• **Task 1**: Reproduce word for word the entries below, from the line containing "Between 12 and 10, which is larger?" through the final line of the entries, including both ends, and leave the pictures out.

• **Passage to read**:
▽

The vendors include two U.S. based companies, Dragoon and AeroVironment, and two Ukrainian firms, unnamed due to safety concerns. The Ukrainian firms are each partnered with a U.S. software company, one with Swan and the other with Auterion. All four firms will test demonstrate their capabilities in April and May, and DIU will make its selections soon after.

The program, called Artemis, was initiated last year by Congress following demand from operators in U.S. European Command and Indo-Pacific Command for low-cost, expendable drones as well as counter-drone capabilities. As part of a supplemental spending package for Ukraine, lawmakers allotted the U.S Defense Department around $35 million and directed it to identify and test low-cost uncrewed systems that can navigate and communicate through jamming and spoofing attempts.

The intent was to move fast and prove that these systems could be ready to field much faster than a traditional, yearslong defense acquisition program. The Pentagon’s acquisition and sustainment office delegated the expendable-drone requirement to DIU last August, according to Trent Emeneker, the organization’s lead for the effort.

△

• **Task 2**: In the passage about the Artemis drone program, which U.S. software companies are partnered with the two Ukrainian firms?

• **Material provided**:
▽

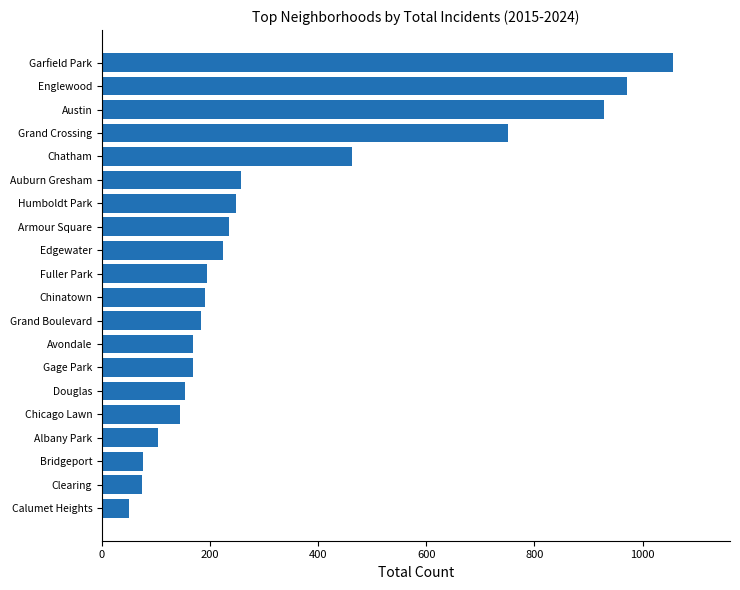

The chart shows a value of 56 at Grand Boulevard. True or false?

False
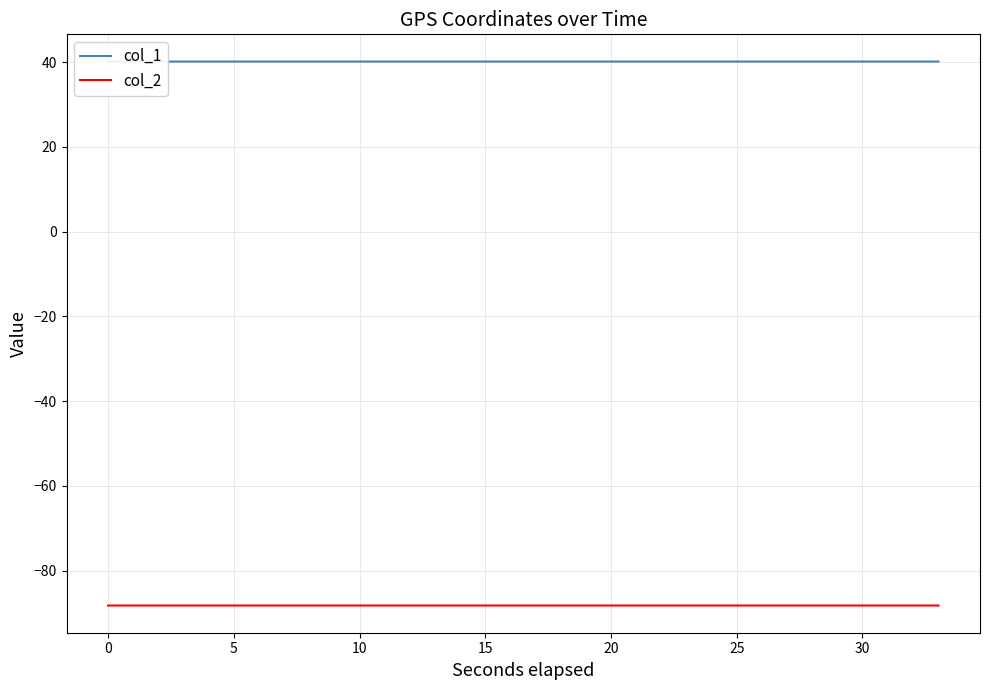

What is the minimum value for col_2?

-88.2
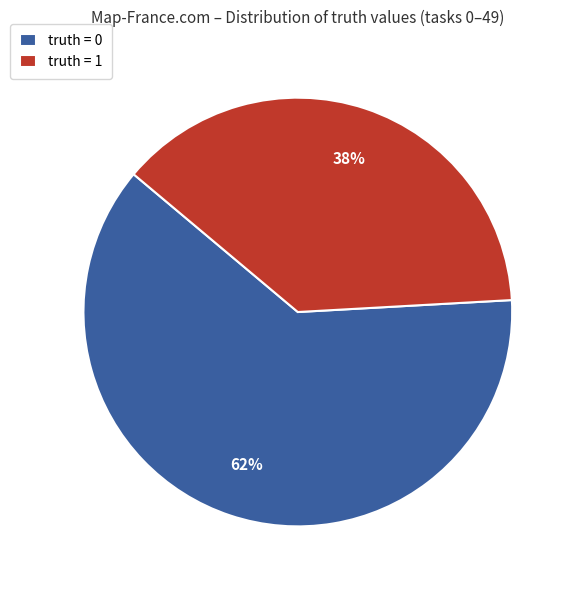

How many segments does this pie chart have?

2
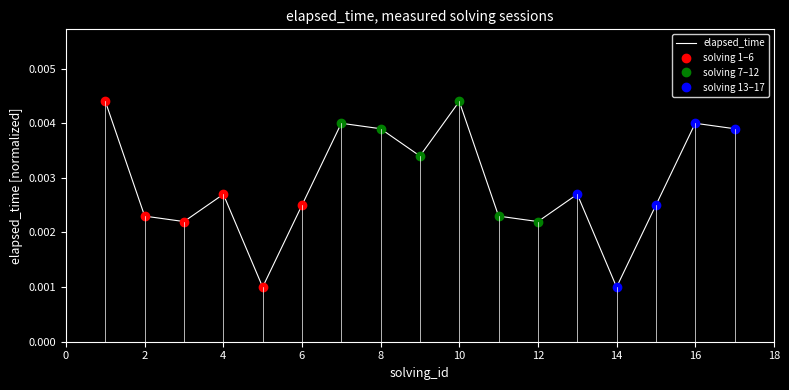

Between 12 and 10, which is larger?

10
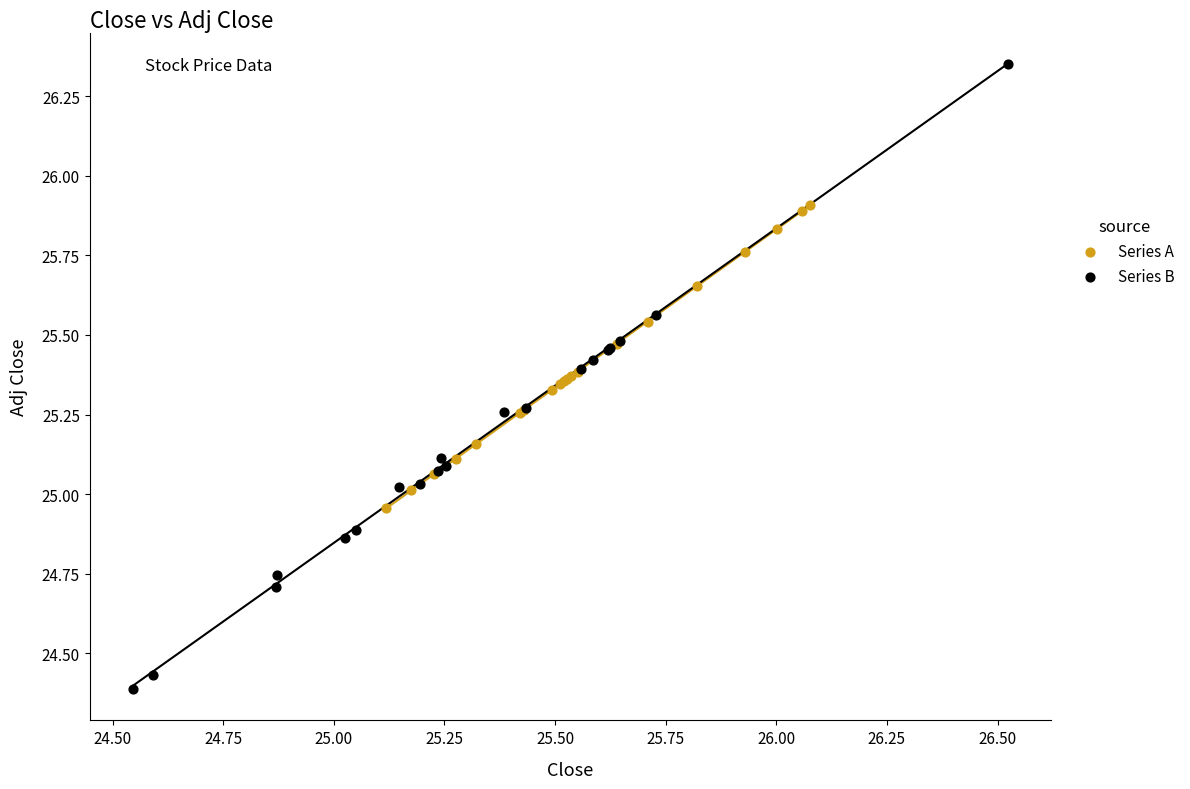

Which series has the largest Y range (max minus min)?

Series B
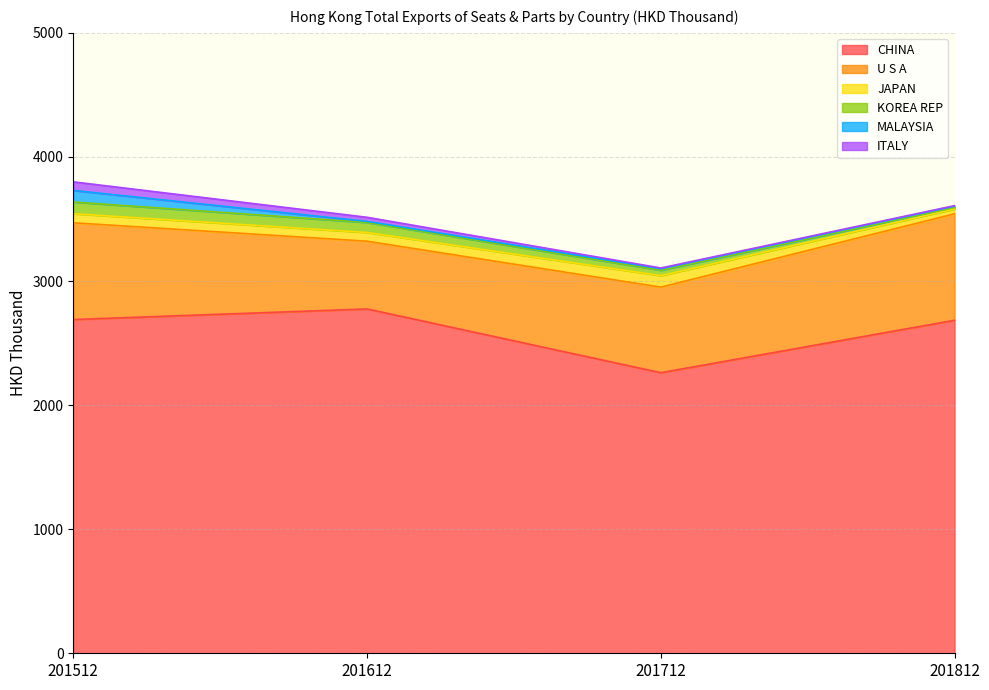

Does the chart have visible grid lines?

Yes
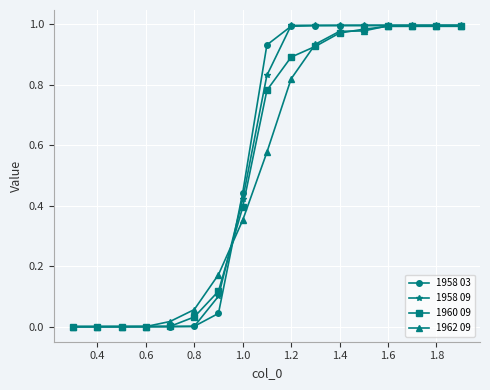

Which series has the largest range (max minus min)?

1958 09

△

• **Exercise result 1**:
Between 12 and 10, which is larger?

10

Which series has the largest Y range (max minus min)?

Series B

Does the chart have visible grid lines?

Yes

Which series has the largest range (max minus min)?

1958 09

• **Exercise result 2**: Swan and Auterion.